Retype exactly what runs from the first line of the data to the line with "retrieve references for", keeping both of those lines and skipping pictures.

Plain-text document sources:
------

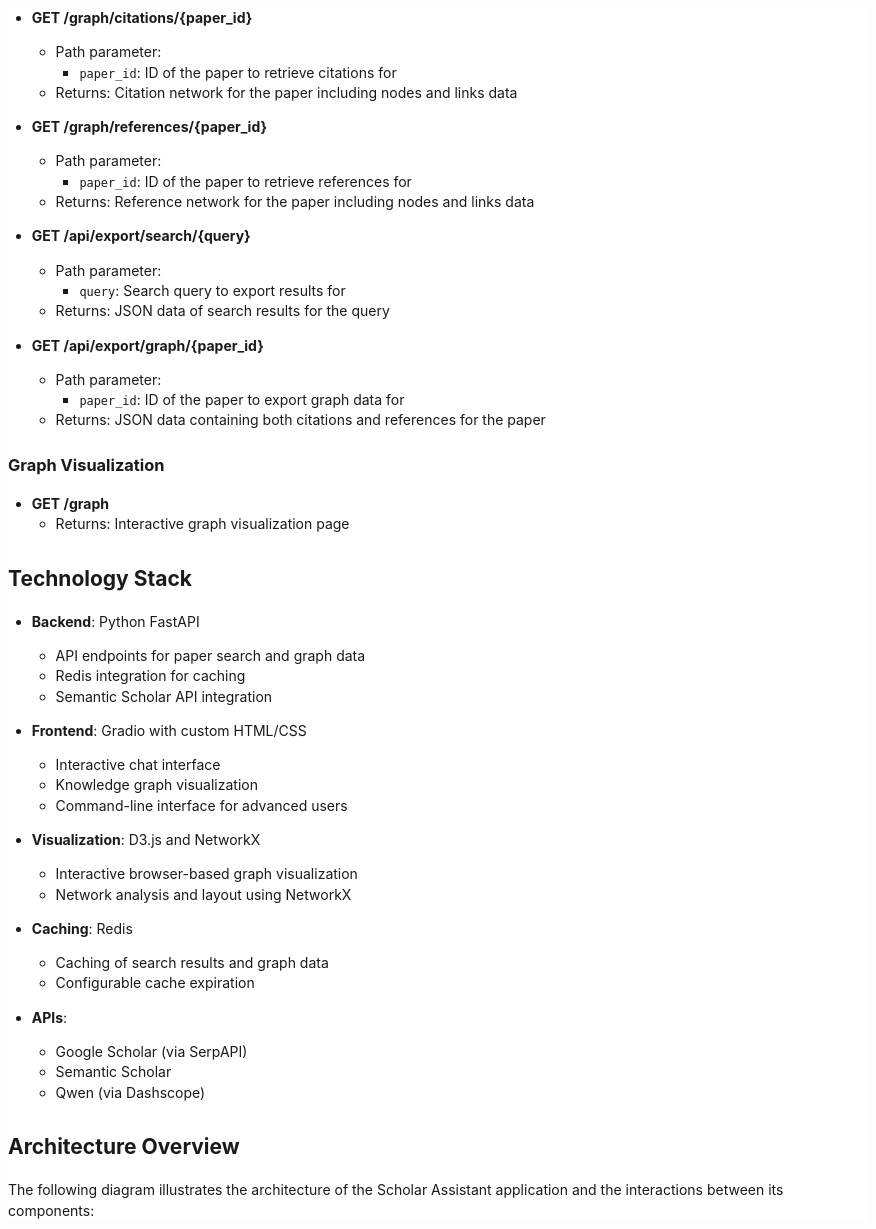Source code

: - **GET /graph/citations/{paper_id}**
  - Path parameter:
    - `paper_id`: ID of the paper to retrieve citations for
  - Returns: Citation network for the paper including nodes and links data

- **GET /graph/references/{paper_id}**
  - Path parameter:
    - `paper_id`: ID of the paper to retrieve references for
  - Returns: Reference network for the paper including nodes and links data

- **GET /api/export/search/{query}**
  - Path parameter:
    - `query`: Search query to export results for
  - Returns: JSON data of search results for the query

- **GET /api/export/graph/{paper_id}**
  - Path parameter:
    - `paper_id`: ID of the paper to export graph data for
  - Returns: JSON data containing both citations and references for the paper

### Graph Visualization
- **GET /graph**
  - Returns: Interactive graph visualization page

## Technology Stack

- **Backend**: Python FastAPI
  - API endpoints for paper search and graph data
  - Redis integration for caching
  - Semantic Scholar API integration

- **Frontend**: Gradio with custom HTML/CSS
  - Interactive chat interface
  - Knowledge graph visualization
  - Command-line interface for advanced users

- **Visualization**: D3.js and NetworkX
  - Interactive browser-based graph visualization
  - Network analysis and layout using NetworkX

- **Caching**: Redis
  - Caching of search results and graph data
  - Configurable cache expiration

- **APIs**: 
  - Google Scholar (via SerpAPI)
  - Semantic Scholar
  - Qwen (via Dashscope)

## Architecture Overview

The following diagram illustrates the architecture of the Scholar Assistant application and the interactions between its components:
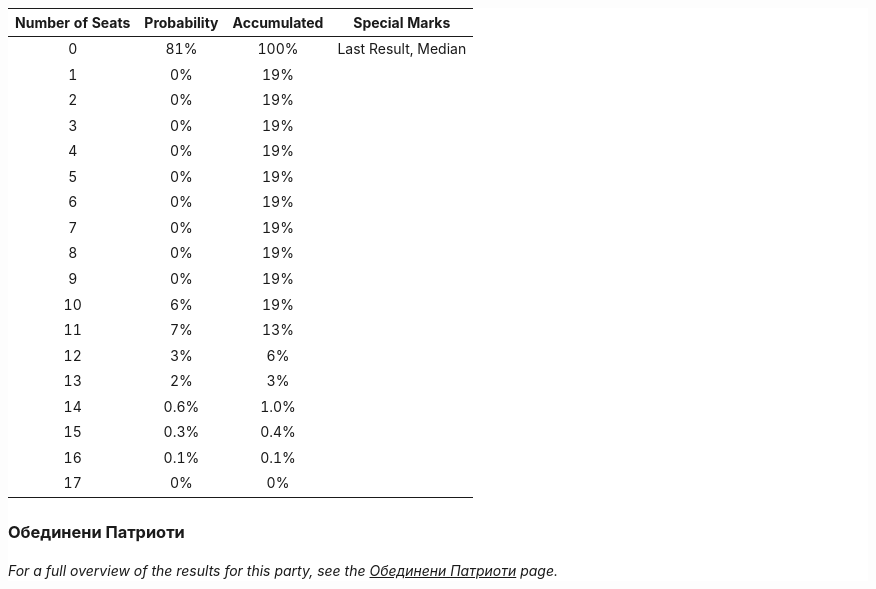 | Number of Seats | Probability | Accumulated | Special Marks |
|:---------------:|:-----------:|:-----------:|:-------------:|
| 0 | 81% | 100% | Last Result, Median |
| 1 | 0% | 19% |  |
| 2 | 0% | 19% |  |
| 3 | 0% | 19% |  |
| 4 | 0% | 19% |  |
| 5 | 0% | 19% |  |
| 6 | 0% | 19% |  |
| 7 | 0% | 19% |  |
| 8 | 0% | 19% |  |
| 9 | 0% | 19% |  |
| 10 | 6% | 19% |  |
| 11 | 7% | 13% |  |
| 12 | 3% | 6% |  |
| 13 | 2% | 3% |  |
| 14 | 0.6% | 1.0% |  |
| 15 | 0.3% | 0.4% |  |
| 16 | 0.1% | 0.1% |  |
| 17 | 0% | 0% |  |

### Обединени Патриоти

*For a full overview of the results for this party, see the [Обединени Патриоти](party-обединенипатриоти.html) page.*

------

Final answer:
Source code

: - **GET /graph/citations/{paper_id}**
  - Path parameter:
    - `paper_id`: ID of the paper to retrieve citations for
  - Returns: Citation network for the paper including nodes and links data

- **GET /graph/references/{paper_id}**
  - Path parameter:
    - `paper_id`: ID of the paper to retrieve references for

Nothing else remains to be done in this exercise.